Chill hours variy amongst different cultivars, anywhere from 350 to 700 hours. As a rule of thumb use the USDA zones they are suggested for as basic guideline. Cold Hardy Blueberries that will grow outdoors in Northern climates, such Northblue, Polaris and Chippewa will need a longer chill period while those suggested for warm Southern weather such as Misty, Sunshine Blue or Ozarkblue require shorter chill periods.
Assuming that your plants are grown indoors in a controlled environment, it is possible to have some bushes’ chilling’ for several months while others are active and producing.
Why they are chill hours and not months or weeks?
Horticulturists, Botanists, agronomists like to get overly technical at times, in my opinion anyway.

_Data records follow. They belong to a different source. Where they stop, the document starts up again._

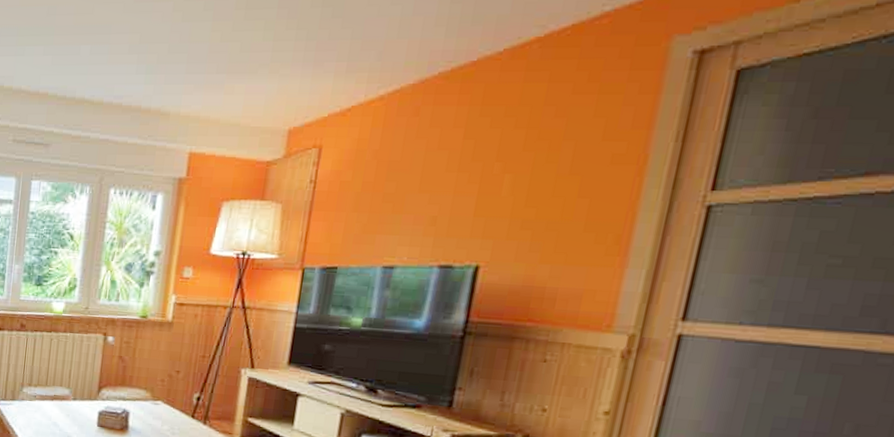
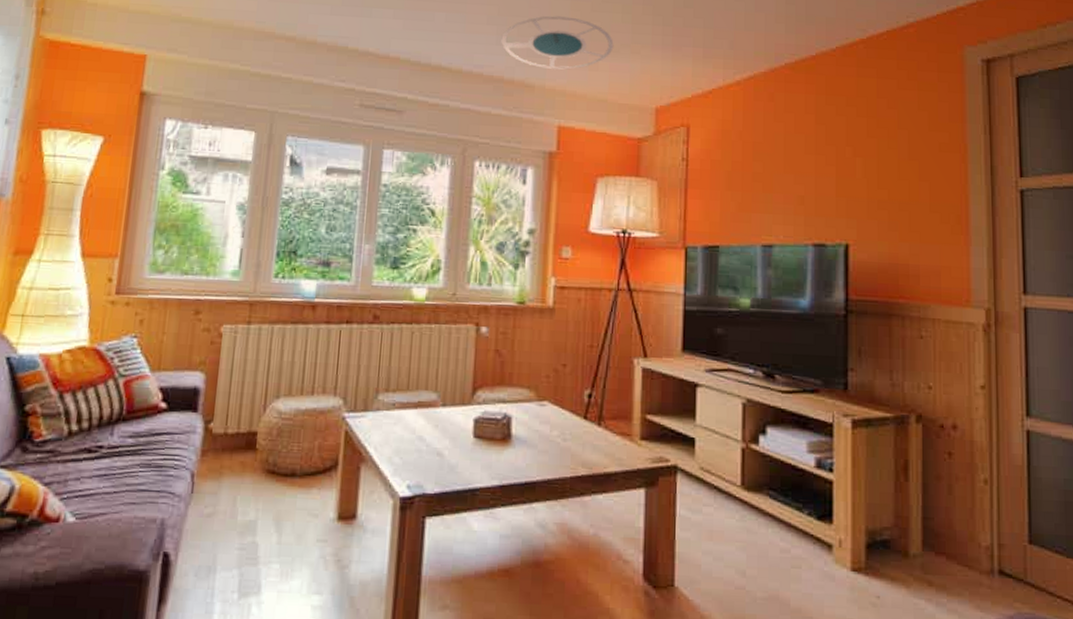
ceiling lamp: none [141,39,253,95] -> present [501,15,614,70]

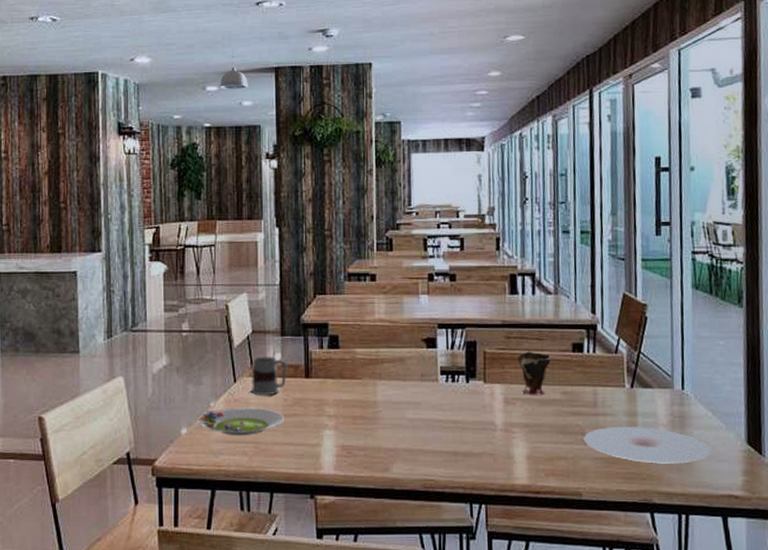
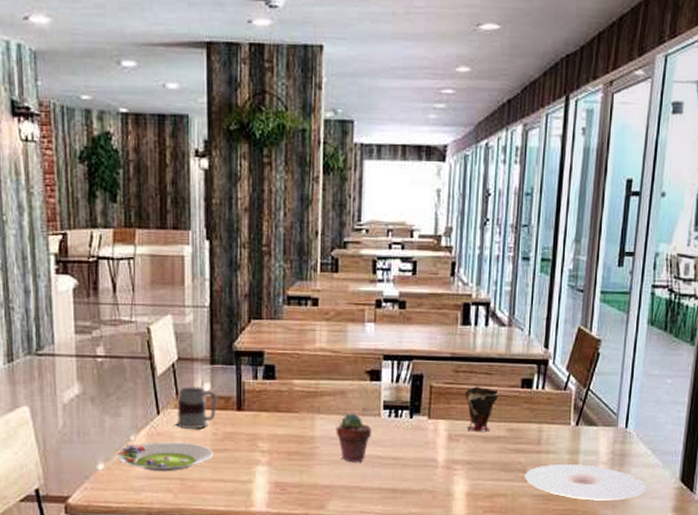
pendant light: present [220,50,248,89] -> none [139,15,174,67]
potted succulent: none [396,378,431,426] -> present [336,413,372,462]

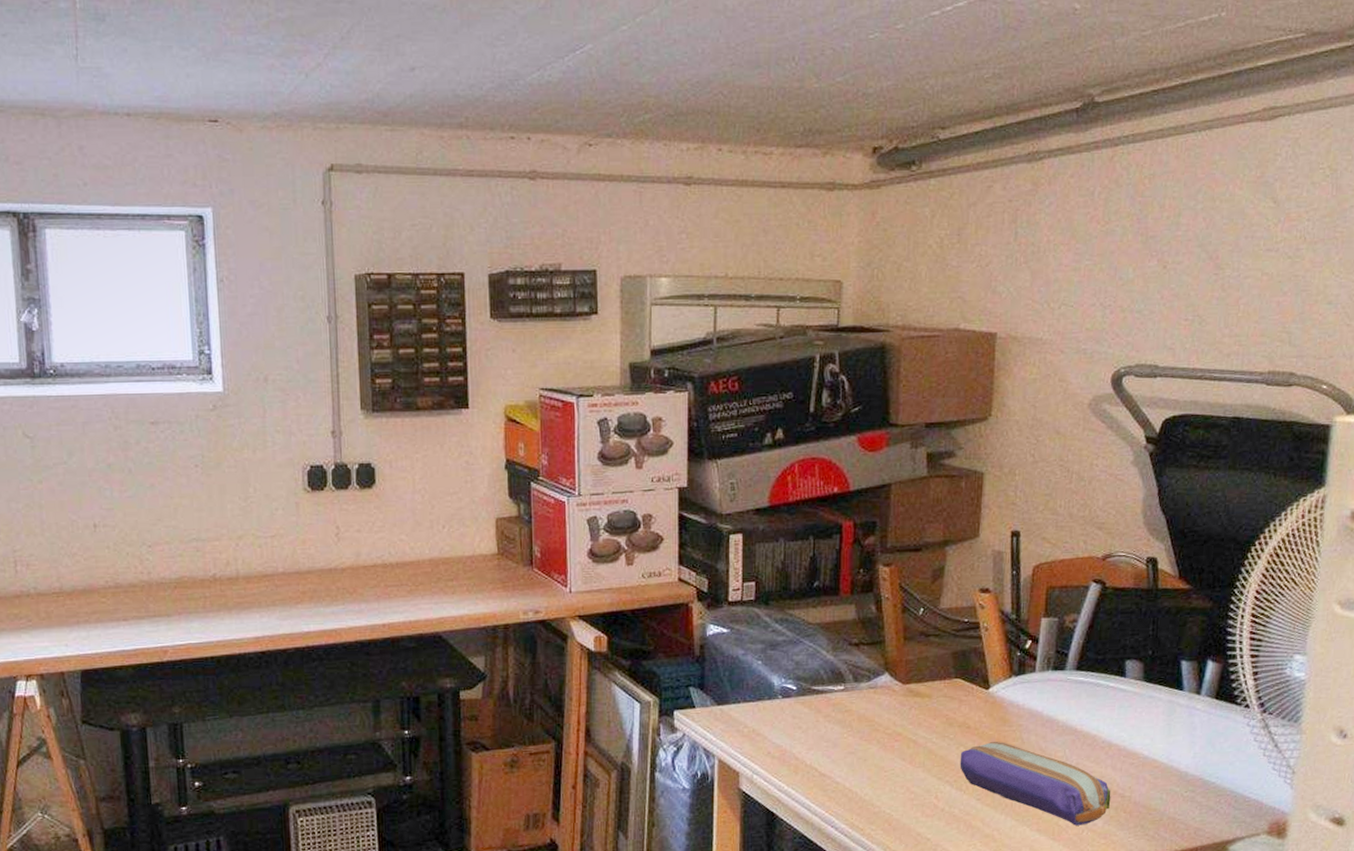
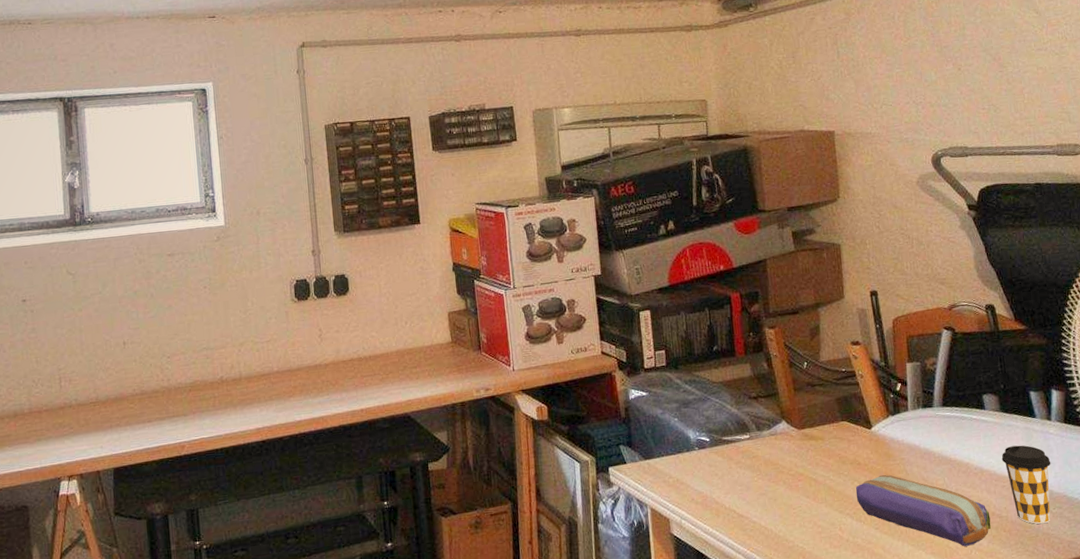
coffee cup: none [1135,719,1192,808] -> present [1001,445,1051,525]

Chill hours are referred to as such because they are not actual hours they are combined into a ratio / algorhythim that equates 1 hour of cold exposure at 42 degrees F to 1 chill unit or chill hour, while an hour at slightly higher temp. would equate to some fraction there of.
Chill hours are not written in stone, some variance is just dandy so long as you use common sense as described above. The suggested USDA zones for any cultivar in question should give a basic idea of how long the plant should be allowed to remain dormant or chilling. Plants grown outdoord, or in nature do not experience precise chilling periods every season sometimes spring comes early, sometimes late. Sometimes Autumn comes early, sometimes late.
Rotation and acclimation
When preparing to rotate your plants to or from dormancy cut back on the nutrients, to about 1/3 the standard you have supplied them with for roughly 2 – 3 weeks. Do not send them from a warm environment to the chill temperature all at once, it is best to do it gradually over a period of several days so as avoid shocking the plant. If you are moving them to an outside environment the process of acclimating them and coaxing dormancy is pretty much the same as hardening off seedlings, but in reverse.